**TASKS TO CARRY OUT:**
(1) According to the thread on handmade acoustic guitars, how long did DaddyDog's guitar take to build?
(2) Translate this sentence from the thread on handmade acoustic guitars into Spanish: "The customer needs to listen to the builder’s advice."
(3) Continue the thread on handmade acoustic guitars from the point where it stops.

**EXCERPTED TEXT:**
◇ ◇ ◇

# Handmade Acoustic Guitars



## Mattimus (Nov 22, 2020)

Hi there!

I'm wondering how guitar players feel about handmade guitars, vs factory made for around the same price. I'm new to building on my own and would like to know more about the player's mindset when looking for a new guitar. 

Does it feel safer to buy a factory made guitar? Is it just harder to find local luthiers? What would interest you in playing a handmade guitar? If I sold one for $1700, I would not make a dollar, though my shop rent and materials would be covered...so I understand that price could be an issue.

Thanks!

Matt


----------



## DaddyDog (Apr 21, 2017)

A few years ago I tried hard to find a "factory" guitar that knocked me out. But they all seemed sterile. And cost sky rocketed with supposed quality. A Taylor 712 or 714 came very close.

Then I discovered Ashley Leanne Guitars, currently in Cambridge. She makes absolutely everything except tuners and strings. I got to provide input on every aspect. It took a year to build, and I love it. Note the bridge has no pins.


----------



## John123 (Jul 22, 2020)

Beautiful guitar, with nice asymmetrical design elements. What woods were used?


----------



## Mooh (Mar 7, 2007)

I’m a believer.

In the mid ‘90s I went looking for a Martin, Gibson, Guild, Taylor, or whatever to replace what I was playing at the time. I happened into the former London Guitar Shop on Richmond Street just north of York Street and discovered a nice Marc Beneteau flattop. When I went back to get it, it was gone, but the staff suggested I simply drive the few miles down to St. Thomas and talk to the man himself. That led to three customs, a six, a twelve, and a baritone. Years later I bought a used one from a formula member here, but sold it to a deserving student. Obviously, as a repeat customer, I found Marc to be excellent to deal with.

in the early 2000s a former student of mine started building. By then my buying power had been reduced considerably, and Beneteau‘s prices had justifiably risen, so I took a chance and started dealing with Joshua House Guitars. That led to a six string, a cutaway, a bouzouki, and a 000 (actually bought off the rack at a festival) three of which I still own. Again, obviously as a repeat customer I find Joshua excellent to deal with, and in fact I was at his shop yesterday.

The builder needs to listen to your needs and wants, work them into the build, and still keep certain of their own design elements. The customer needs to listen to the builder’s advice. Both have to agree on the end result. I have spoken with other luthiers, many of them excellent, but I’m an older folk musician with limited buying power and some good gear already so my future buying will also be limited.

My regret is not buying a high end case with every build. Sure, I got decent cases, but I wish I had a Calton or equivalent for at least a couple of them.


----------



## Mattimus (Nov 22, 2020)

DaddyDog said:


> A few years ago I tried hard to find a "factory" guitar that knocked me out. But they all seemed sterile. And cost sky rocketed with supposed quality. A Taylor 712 or 714 came very close.

◇ ◇ ◇

A block of data:
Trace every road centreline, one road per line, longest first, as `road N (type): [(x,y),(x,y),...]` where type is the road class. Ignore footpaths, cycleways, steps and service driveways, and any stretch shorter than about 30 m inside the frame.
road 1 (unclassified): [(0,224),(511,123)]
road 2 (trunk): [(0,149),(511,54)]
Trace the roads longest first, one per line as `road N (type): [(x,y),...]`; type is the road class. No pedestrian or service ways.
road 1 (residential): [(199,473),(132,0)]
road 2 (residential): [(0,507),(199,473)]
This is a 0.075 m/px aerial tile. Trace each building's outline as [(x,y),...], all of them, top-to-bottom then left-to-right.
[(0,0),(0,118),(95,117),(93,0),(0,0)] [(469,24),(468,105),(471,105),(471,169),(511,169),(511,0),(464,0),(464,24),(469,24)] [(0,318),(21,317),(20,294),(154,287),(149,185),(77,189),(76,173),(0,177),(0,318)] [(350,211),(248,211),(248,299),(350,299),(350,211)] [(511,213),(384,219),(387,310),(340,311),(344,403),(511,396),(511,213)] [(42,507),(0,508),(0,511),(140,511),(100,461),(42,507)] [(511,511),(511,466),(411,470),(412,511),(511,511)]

◇ ◇ ◇

**OUTPUTS BY TASK:**
(1) One year.

(2) El cliente tiene que escuchar los consejos del constructor.

(3)
> 
> Then I discovered Ashley Leanne Guitars, currently in Cambridge. She makes absolutely everything except tuners and strings. I got to provide input on every aspect. It took a year to build, and I love it. Note the bridge has no pins.
> 
> ...


beautiful guitar! that neck heel looks comfortable


----------



## DaddyDog (Apr 21, 2017)

Mattimus said:


> beautiful guitar! that neck heel looks comfortable


I recall Ashley telling me that style or design will never need a neck reset.


----------



## DaddyDog (Apr 21, 2017)

John123 said:


> Beautiful guitar, with nice asymmetrical design elements. What woods were used?


According to my notes: sitka spruce top, bubinga sides and back, cocobolo fretboard.


----------



## RobQ (May 29, 2008)

$1700 should not be an obstacle for a handbill acoustic guitar, at ALL. There are many factory-made guitars that sell for way over that.

For me, the main advantages of something custom handbuilt would be that I could spec out exactly what I want in terms of neck shape, body size, materials etc, and I'd have something that is one-of-a-kind.

The big downside for me personally is the inability of play it first, of course. So I'd want to get my hands on a bunch of guitars by the same luthier before placing an order.


----------



## Mattimus (Nov 22, 2020)

Mooh said:


> I’m a believer.
> 
> in the early 2000s a former student of mine started building. By then my buying power had been reduced considerably, and Beneteau‘s prices had justifiably risen, so I took a chance and started dealing with Joshua House Guitars. That led to a six string, a cutaway, a bouzouki, and a 000 (actually bought off the rack at a festival) three of which I still own. Again, obviously as a repeat customer I find Joshua excellent to deal with, and in fact I was at his shop yesterday.
> 
> The builder needs to listen to your needs and wants, work them into the build, and still keep certain of their own design elements. The customer needs to listen to the builder’s advice. Both have to agree on the end result. I have spoken with other luthiers, many of them excellent, but I’m an older folk musician with limited buying power and some good gear already so my future buying will also be limited.


That is very interesting, I like the idea of working with a musician to design a guitar. There is a lot of fine tuning to the bracing that can be done after a steel string guitar is built (thru sound hole with micro plane for example) and to a classical guitar top (before finish is applied if bridge is on) That would be fun to do

I've been wondering about how to meet musicians, apart from calling people I know and word of mouth from there. 

Thanks!


----------



## Mattimus (Nov 22, 2020)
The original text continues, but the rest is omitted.